Durante a veneração, o crente ortodoxo toca nos ícones. Sarkis, artista francês de origem arménia, transpô‑lo para o domínio artístico. No Palazzo Grassi, em Veneza, viu um apito asteca de terracota que, no seu parecer, simbolizava um anjo guerreiro. Por meio de aguarela, reproduziu os traços do assobio, acrescentou‑lhes duas asas e nestas depôs as suas impressões digitais. Assim nasceu L’ange guerrier, quadro protegido por uma placa de plexiglas — alvo de limpeza regular — na qual os visitantes podiam, com tinta, deixar os seus datilogramas. Todavia, criaturas incivis várias vezes os estamparam fora dessa placa (na parede, por exemplo) e os organizadores de Icons proibiram os toques. Para Sarkis, o que faz o ícone não é a obra, é o olhar a ela dirigido. Sem o saber, quem se comportou de modo inurbano foi, pois, iconoclasta.
Em Présumé innocent, de Mounir Fatmi, cabos coaxiais cravados numa prancha de madeira compõem um perfil da cabeça de Cristo (com a coroa de espinhos). Os cabos, mercê do papel que têm ou tiveram na obsidiante sociedade da informação, logo nos transplantam para a era moderna. E o título atrai o travor do nosso tempo, das redes sociais, dos blogues e dos meios de comunicação social que optaram pela presunção da culpa e exaltam justiceiros e populistas como ídolos dos dias que correm.

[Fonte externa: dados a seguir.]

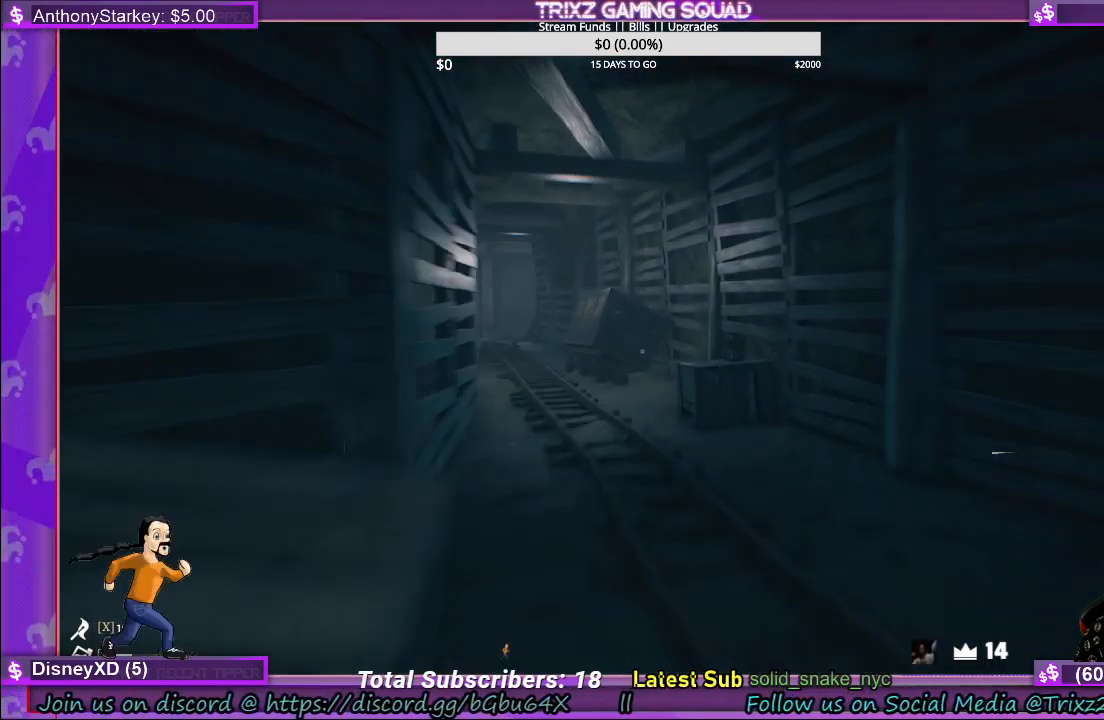
{"keys": ["shift", "w"], "mouse": [], "events": []}
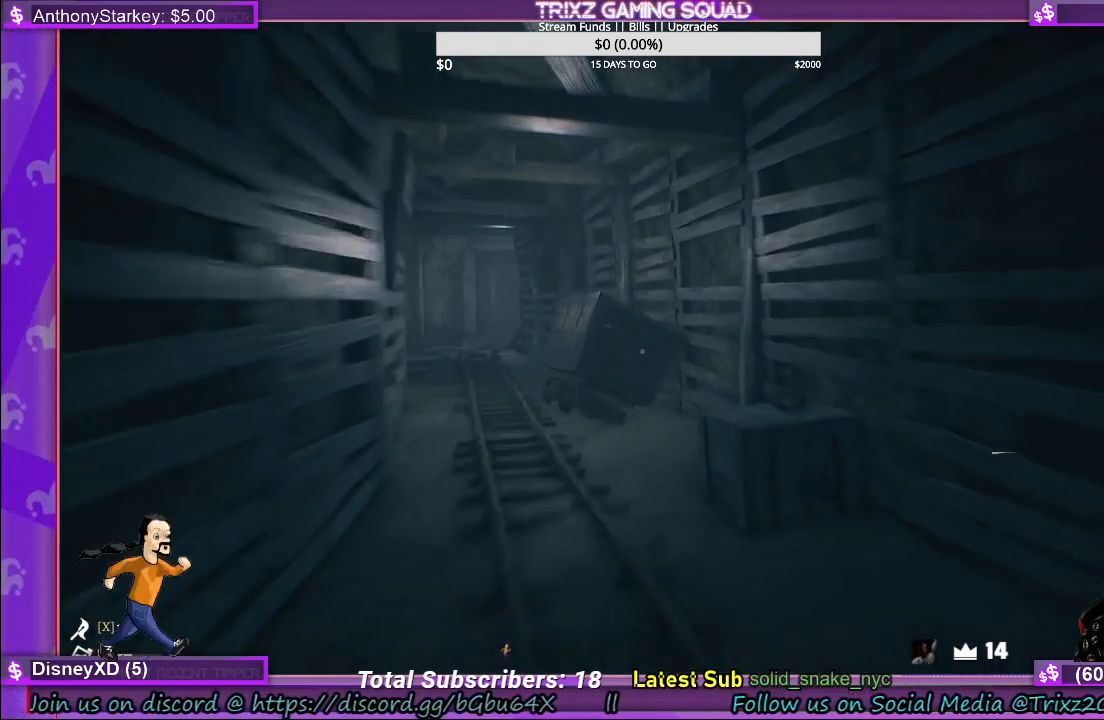
{"keys": ["a", "shift", "w"], "mouse": [], "events": [[383, "a", "down"]]}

Duane Hanson foi um escultor norte‑americano, mestre do hiper‑realismo, da figuração do sujeito banal e da arraia‑miúda. O seu Window Washer, de 1984, parecia um humano que estava ali, na Villa Empain, em agosto de 2021. Trouxe‑o de lá como ícone do presente, nele leio precariedade e condições laborais leoninas.
Na arte que não desejo ter em casa posso apreciar o kitsch. Numa tela, Pierre e Gilles (fotógrafo e pintor, respetivamente) imprimiram a fotografia de Stromae e pintaram‑na com rosas e outros motivos, dessa forma criando For Ever (Paul Stromae), um quadro rico de cor. A imagem do artista ficou dentro de uma mandorla, à guisa de Cristo. Os seus olhos vertem lágrimas. Ele segura um coração de rosas e traja uma camisa garrida em que se destacam flores, o nome e retratos de Cesária Évora. Eis um conjunto camp, chamativo, que concorre para forjar o estatuto de ícone de Stromae.
Perlustrámos outras obras, em especial ícones tradicionais que são objeto de culto nas igrejas cristãs orientais, mas as peças referidas deixaram‑me a mais viva lembrança. Surpreendeu‑me a polimorfia dos trabalhos expostos, a dessacralização do ícone, e foi‑me particularmente grata a mescla do sagrado e do profano no trabalho de Wim Delvoye e em Présumé innocent.
Na Villa Empain, ainda visitámos Trees for Memories, exposição a que também cheguei in albis. Pensada para comemorar o centenário do fim da Primeira Guerra Mundial, esteve patente ao público em Berlim entre novembro de 2018 e janeiro de 2019. Os organizadores da mostra convidaram 31 artistas — oriundos, em particular, de Estados signatários do Tratado de Versalhes e de Estados que participaram na Conferência de Paz de Paris — a produzir feitura alusiva à paz. Todos receberam um cubo de madeira de carvalho da Alsácia que exibia marcas do conflito (fendas, superfícies tisnadas, fragmentos de projéteis) e com ele deram largas ao seu engenho.
Gostei das obras que têm registo minimalista, por exemplo, Ares, de Pedro Cabrita Reis, e o trabalho, sem título, do austríaco Hermann Nitsch, convertido em ponto de flagelo e morte graças a um arremedo de sangue no cimo e nos lados do cubo. Distingo Double World, do arménio Jean Boghossian. Usando laser, ele fez um corte no bloco de madeira e dividiu‑o em duas partes. O talhe dentado resultante da operação transmite agressividade a esses dois corpos, parece dispor cada um deles a luta com o outro. Mas o certo é que a incisão apurada também permite juntá‑los. É razoável dizer que a obra pode representar paz, guerra ou tensão. E Boghossian afirmou‑o.
Quando saímos da Villa Empain, tínhamos o espírito cheio de impressões felizes e enriquecedoras.